#### ARTICLE:
I am among the signatories to the following letter, circulated by Fix the Court, endorsing the idea of a constitutional amendment to end life tenure for Supreme Court justices. The letter does not advocate any of the several plans that have lately been suggested, but let me note that ending life tenure is a non-partisan proposal that has been advanced by conservatives and liberals alike, as in this article by my colleagues Steven Calabresi and James Lindgren.
To our fellow Americans:
Our nation has embarked on another campaign season in earnest, and soon we will encounter the predictable stream of ad hominem attacks and negative ads that comes with it. Sadly, the process by which we nominate and confirm Supreme Court justices could be described in the same manner.
This should not come as a surprise. With life tenure, each nomination is cast in apocalyptic terms, as neither party knows when its presidents will have another opportunity to make an appointment. The court itself is not blameless, as in recent years it’s handed down what many Americans see as overtly political decisions, typically with 5-4 votes.
There is no easy way to move us out of this dynamic, but it has become clear to us that a strong step in the right direction would be to revisit life tenure at the Supreme Court.
We choose not to endorse any particular plan here, so long as terms are sufficiently long to maintain judicial independence. But we believe that continuing to concentrate power in the hands of a few individuals, who sit for many decades with almost no oversight and little incentive to compromise, is no longer good public policy, if it ever was. A court seen by most Americans as a political actor, whose very legitimacy is routinely questioned, and whose appointment process has devolved into farce, is in need of fixing.
We hope that voters – and by extension, those running in 2020 – will join us in considering the best way to move the country toward a healthier constitutional balance and shift the Supreme Court away from its current role as a battleground in our partisan wars.

#### WHAT TO DO:
(A) In the article on Supreme Court life tenure, rewrite the stretch from "We choose not" through "our partisan wars.", changing "voters" to "citizens".
(B) Carry the article on Supreme Court life tenure forward from its last sentence.
None of the records is needed for the work.

Records drawn from a collection:
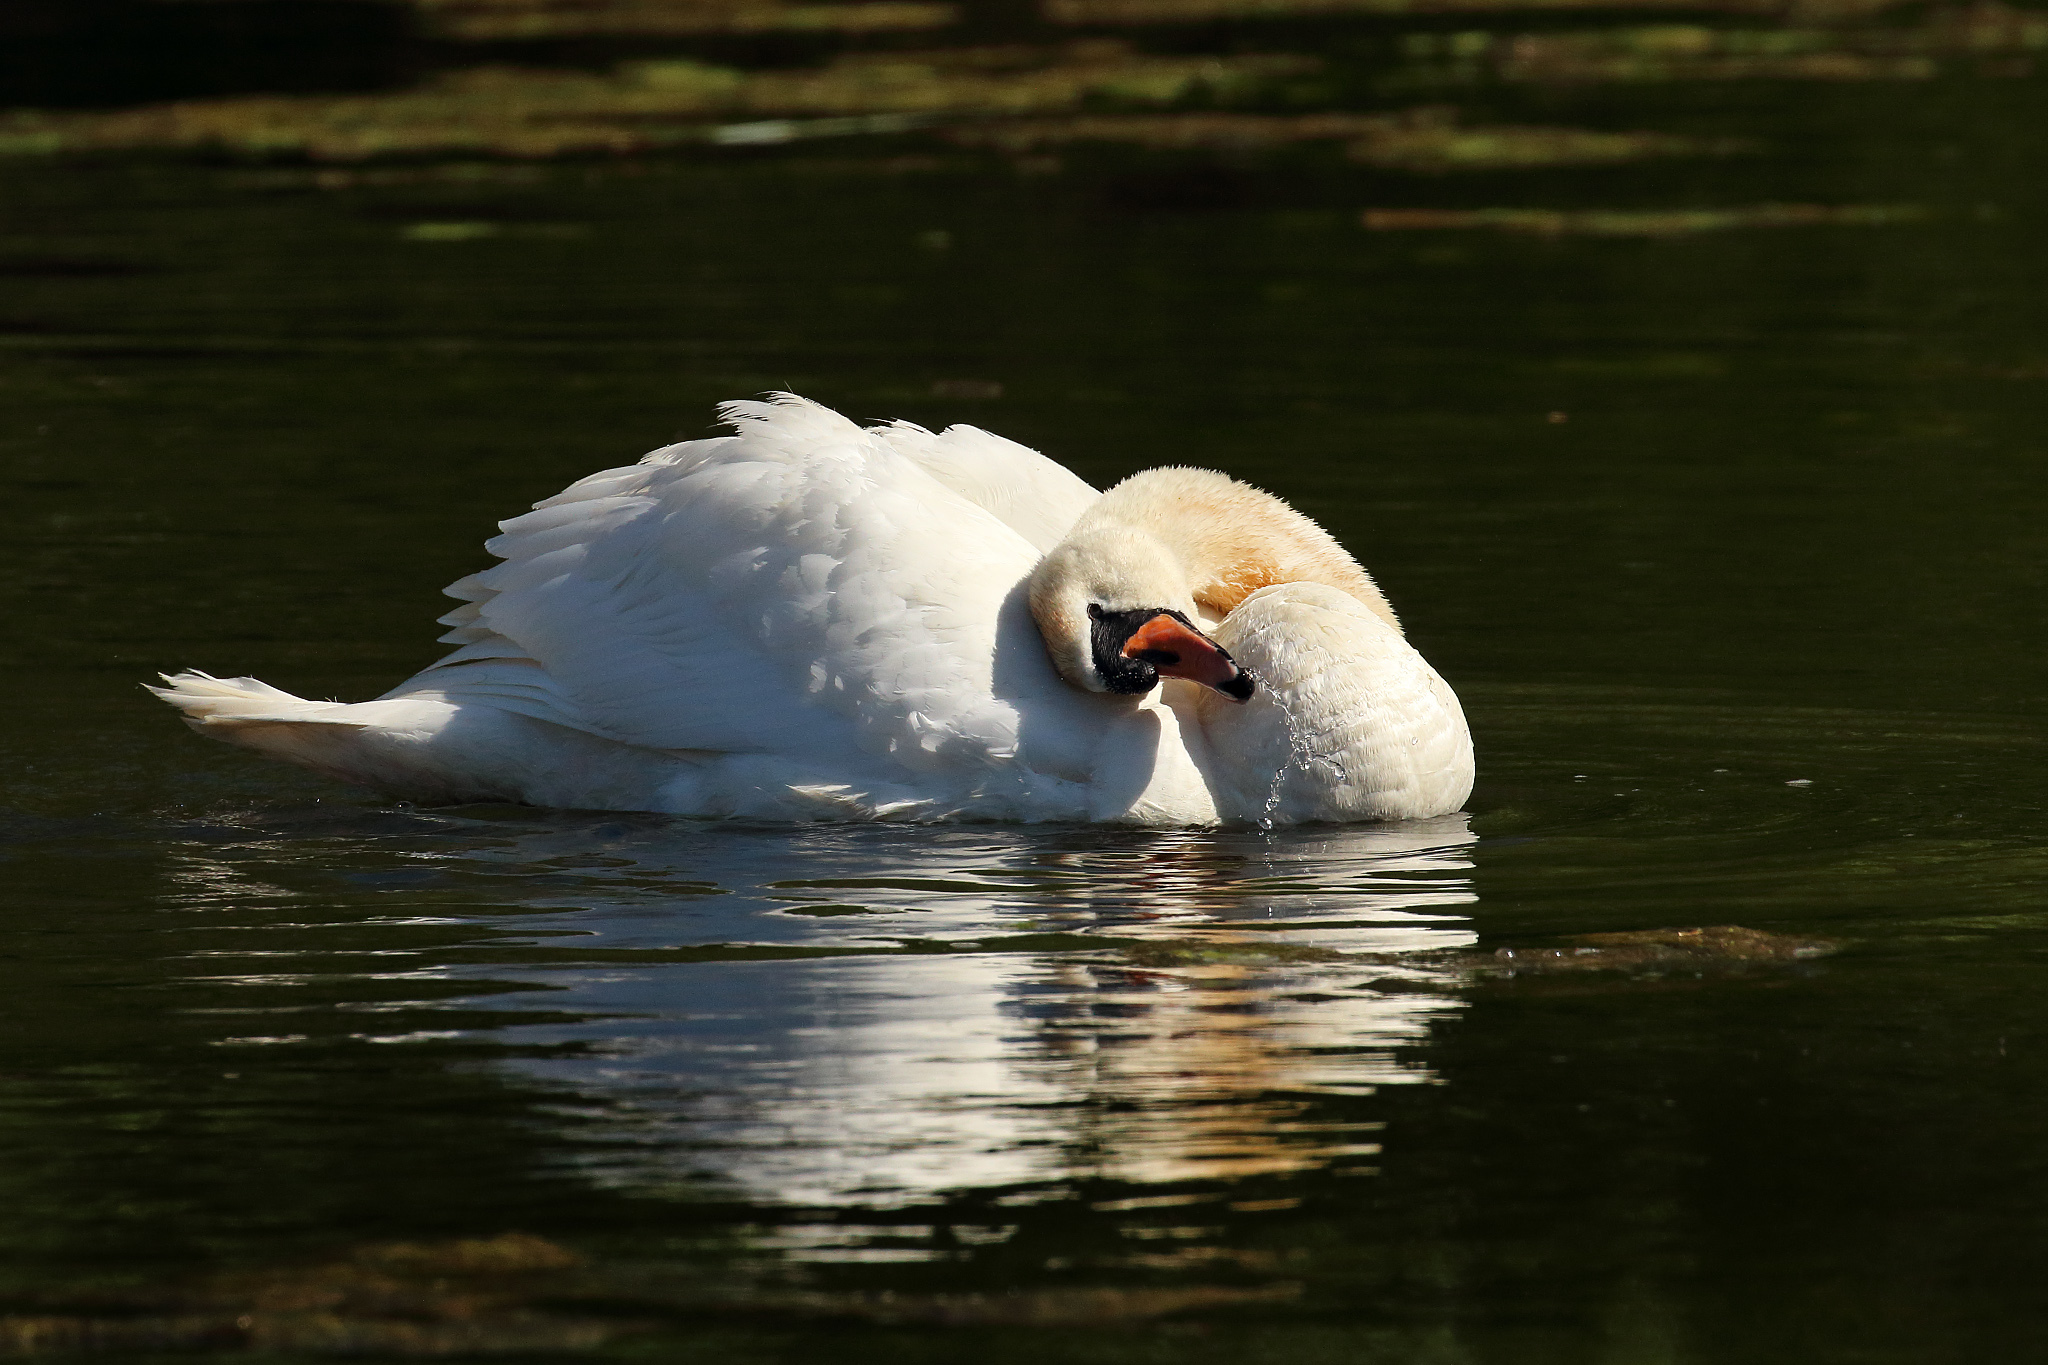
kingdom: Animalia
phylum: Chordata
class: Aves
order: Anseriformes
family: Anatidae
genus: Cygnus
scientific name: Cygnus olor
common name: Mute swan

#### THE ANSWERS:
(A)
We choose not to endorse any particular plan here, so long as terms are sufficiently long to maintain judicial independence. But we believe that continuing to concentrate power in the hands of a few individuals, who sit for many decades with almost no oversight and little incentive to compromise, is no longer good public policy, if it ever was. A court seen by most Americans as a political actor, whose very legitimacy is routinely questioned, and whose appointment process has devolved into farce, is in need of fixing.
We hope that citizens – and by extension, those running in 2020 – will join us in considering the best way to move the country toward a healthier constitutional balance and shift the Supreme Court away from its current role as a battleground in our partisan wars.

(B)
Respectfully,
The full list of signatories follows the jump.
David Abraham, Professor of Law Emeritus, University of Miami School of Law
Jeffrey Abramson, Professor of Law & Government, University of Texas at Austin School of Law
Bruce Ackerman, Sterling Professor of Law and Political Science, Yale Law School
Neal Allen, Chair and Associate Professor of Political Science, Wichita State University
William Araiza, Professor of Law, Brooklyn Law School
Sahar Aziz, Professor of Law, Rutgers Law School
Asli Bâli, Professor of Law, UCLA School of Law
Ian Bartrum, Professor of Law, University of Nevada Las Vegas William S. Boyd School of Law
Carl Bogus, Professor Law, Roger Williams University School of Law
Harold Bruff, Nicholas Rosenbaum Professor of Law, University of Colorado Boulder Law School
Erwin Chemerinsky, Dean and Jesse H. Choper Distinguished Professor of Law, University of California Berkeley School of Law
Robert Cooter, Herman F. Selvin Professor of Law, University of California Berkeley School of Law
Mary Dudziak, Asa Griggs Candler Professor of Law, Emory University School of Law
Sam Erman, Professor of Law, University of Southern California Gould School of Law
David Faris, Associate Professor of Political Science, Roosevelt University
John Ferejohn, Samuel Tilden Professor of Law, New York University School of Law
Mary Anne Franks, Professor of Law, University of Miami School of Law
Stephen Gillers, Elihu Root Professor of Law, New York University School of Law
Ellen Goodman, Professor of Law, Rutgers Law School
Robert Gordon, Professor of Law, Stanford University
Jamal Greene, Dwight Professor of Law, Columbia Law School
Stephen Griffin, Rutledge C. Clement Jr. Professor in Constitutional Law, Tulane University Law School
Joseph Grodin, former Associate Justice, California Supreme Court; Professor of Law Emeritus, University of California Hastings College of the Law
Dennis Hutchinson, Senior Lecturer in Law, University of Chicago Law School
John Inazu, Sally D. Danforth Distinguished Professor of Law and Religion, Washington University in St. Louis
Ted Kaufman, former U.S. senator, D-Del.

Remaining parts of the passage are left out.